*WHAT IS NEEDED*: Copy each entry verbatim, excluding its images.

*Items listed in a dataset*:
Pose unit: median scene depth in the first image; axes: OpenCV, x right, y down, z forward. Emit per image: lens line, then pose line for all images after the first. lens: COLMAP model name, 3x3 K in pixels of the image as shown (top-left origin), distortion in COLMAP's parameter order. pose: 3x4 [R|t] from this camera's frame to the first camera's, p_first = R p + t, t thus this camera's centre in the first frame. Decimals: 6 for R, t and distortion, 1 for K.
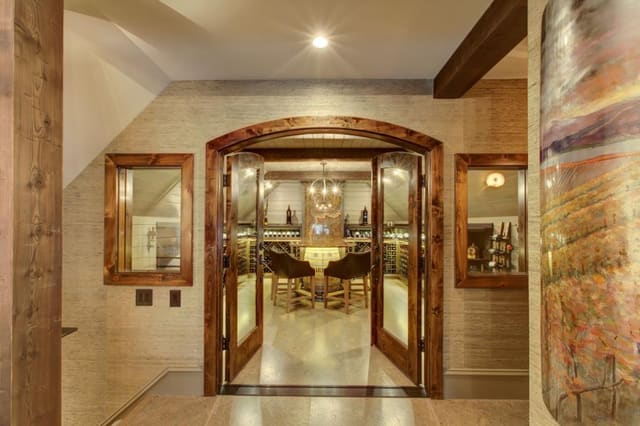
lens RADIAL K [[285.4, 0, 322.9], [0, 285.4, 222.5], [0, 0, 1]] dist [-0.001343, 0.000060]
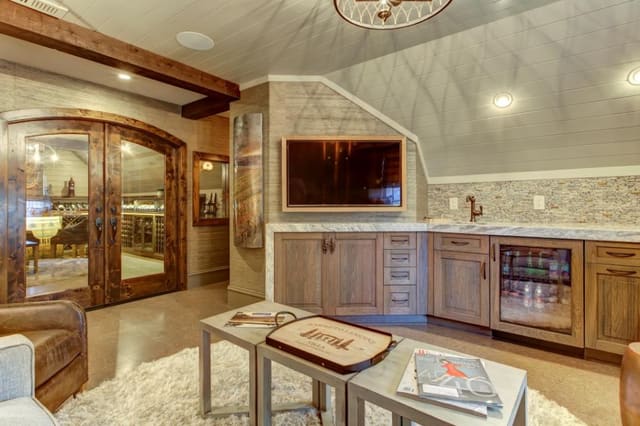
lens RADIAL K [[326.8, 0, 320.1], [0, 326.8, 204.3], [0, 0, 1]] dist [-0.000908, 0.000050]
pose [[0.599030, -0.001559, 0.800725, -0.461293], [-0.003642, 0.999982, 0.004671, 0.052164], [-0.800718, -0.005714, 0.599014, -0.568791]]
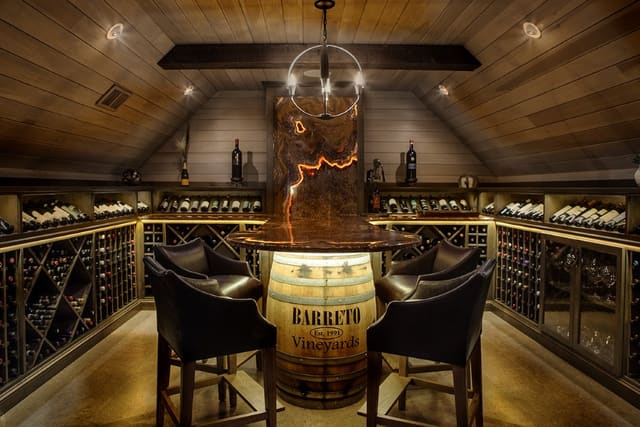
lens RADIAL K [[451.5, 0, 320.0], [0, 451.5, 213.5], [0, 0, 1]] dist [-0.004339, -0.000005]
pose [[0.999471, -0.003445, 0.032339, -0.033011], [0.001321, 0.997853, 0.065475, 0.015341], [-0.032495, -0.065398, 0.997330, 0.670428]]
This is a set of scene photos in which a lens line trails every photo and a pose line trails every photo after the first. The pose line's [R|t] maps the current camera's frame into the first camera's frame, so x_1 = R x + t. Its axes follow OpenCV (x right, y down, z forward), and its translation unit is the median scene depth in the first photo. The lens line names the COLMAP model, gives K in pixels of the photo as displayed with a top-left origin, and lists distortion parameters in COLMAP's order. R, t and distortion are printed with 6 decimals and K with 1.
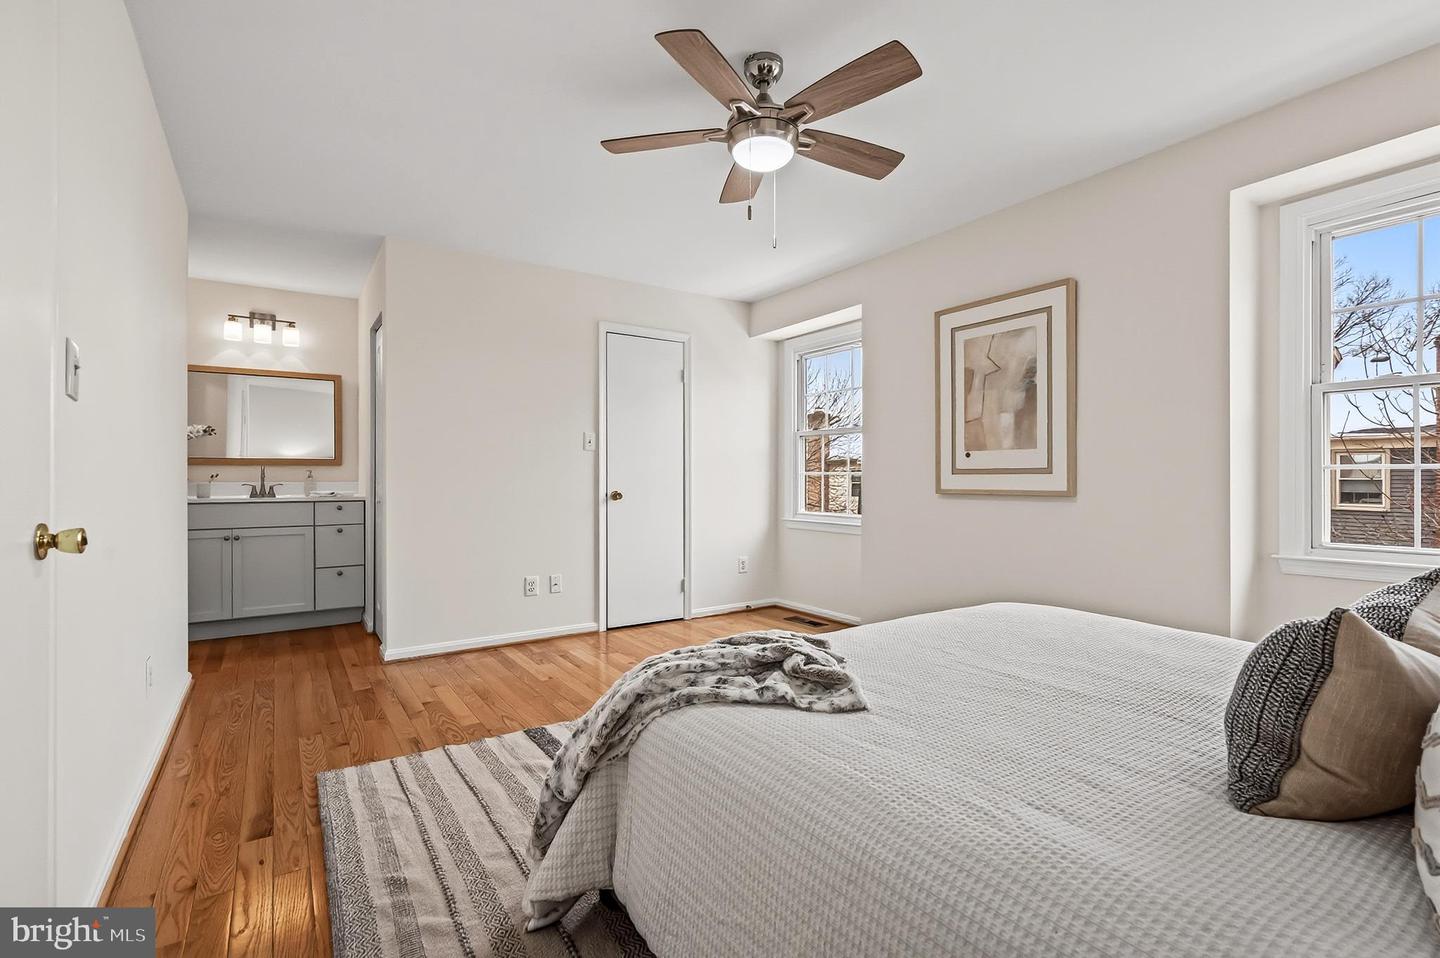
lens RADIAL K [[657.9, 0, 721.9], [0, 657.9, 475.6], [0, 0, 1]] dist [0.001298, 0.000768]
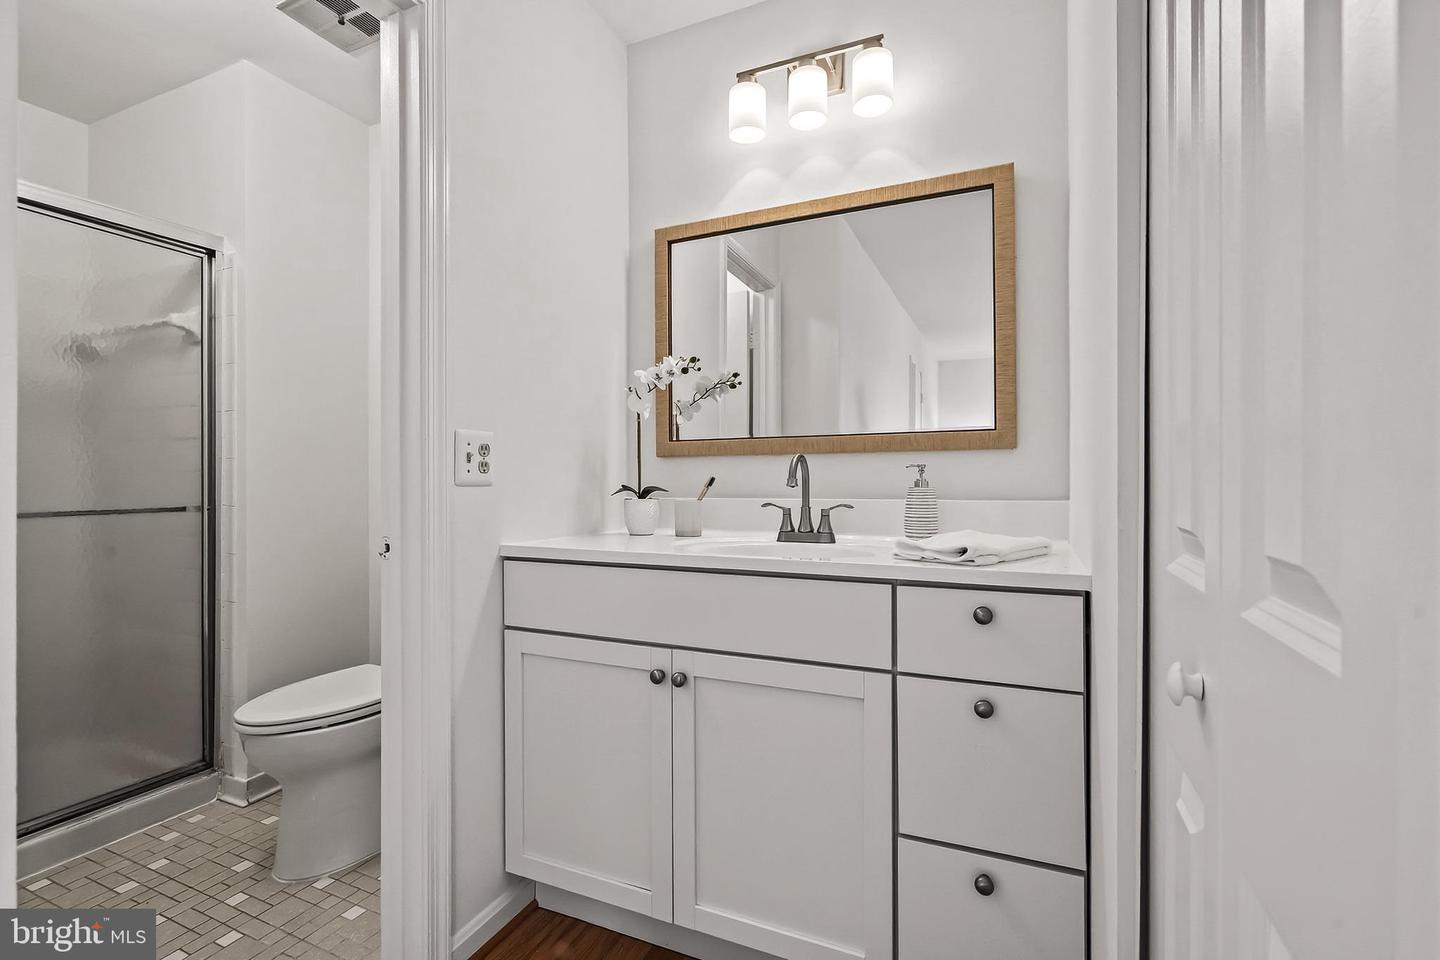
lens RADIAL K [[657.9, 0, 721.9], [0, 657.9, 476.6], [0, 0, 1]] dist [0.001298, 0.000768]
pose [[0.535889, -0.002935, -0.844284, -0.416508], [0.001667, 0.999996, -0.002418, -0.001351], [0.844287, -0.000112, 0.535891, 0.767673]]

*RESPONSE TO THIS TASK*:
Pose unit: median scene depth in the first image; axes: OpenCV, x right, y down, z forward. Emit per image: lens line, then pose line for all images after the first. lens: COLMAP model name, 3x3 K in pixels of the image as shown (top-left origin), distortion in COLMAP's parameter order. pose: 3x4 [R|t] from this camera's frame to the first camera's, p_first = R p + t, t thus this camera's centre in the first frame. Decimals: 6 for R, t and distortion, 1 for K.
lens RADIAL K [[285.4, 0, 322.9], [0, 285.4, 222.5], [0, 0, 1]] dist [-0.001343, 0.000060]
lens RADIAL K [[326.8, 0, 320.1], [0, 326.8, 204.3], [0, 0, 1]] dist [-0.000908, 0.000050]
pose [[0.599030, -0.001559, 0.800725, -0.461293], [-0.003642, 0.999982, 0.004671, 0.052164], [-0.800718, -0.005714, 0.599014, -0.568791]]
lens RADIAL K [[451.5, 0, 320.0], [0, 451.5, 213.5], [0, 0, 1]] dist [-0.004339, -0.000005]
pose [[0.999471, -0.003445, 0.032339, -0.033011], [0.001321, 0.997853, 0.065475, 0.015341], [-0.032495, -0.065398, 0.997330, 0.670428]]
This is a set of scene photos in which a lens line trails every photo and a pose line trails every photo after the first. The pose line's [R|t] maps the current camera's frame into the first camera's frame, so x_1 = R x + t. Its axes follow OpenCV (x right, y down, z forward), and its translation unit is the median scene depth in the first photo. The lens line names the COLMAP model, gives K in pixels of the photo as displayed with a top-left origin, and lists distortion parameters in COLMAP's order. R, t and distortion are printed with 6 decimals and K with 1.
lens RADIAL K [[657.9, 0, 721.9], [0, 657.9, 475.6], [0, 0, 1]] dist [0.001298, 0.000768]
lens RADIAL K [[657.9, 0, 721.9], [0, 657.9, 476.6], [0, 0, 1]] dist [0.001298, 0.000768]
pose [[0.535889, -0.002935, -0.844284, -0.416508], [0.001667, 0.999996, -0.002418, -0.001351], [0.844287, -0.000112, 0.535891, 0.767673]]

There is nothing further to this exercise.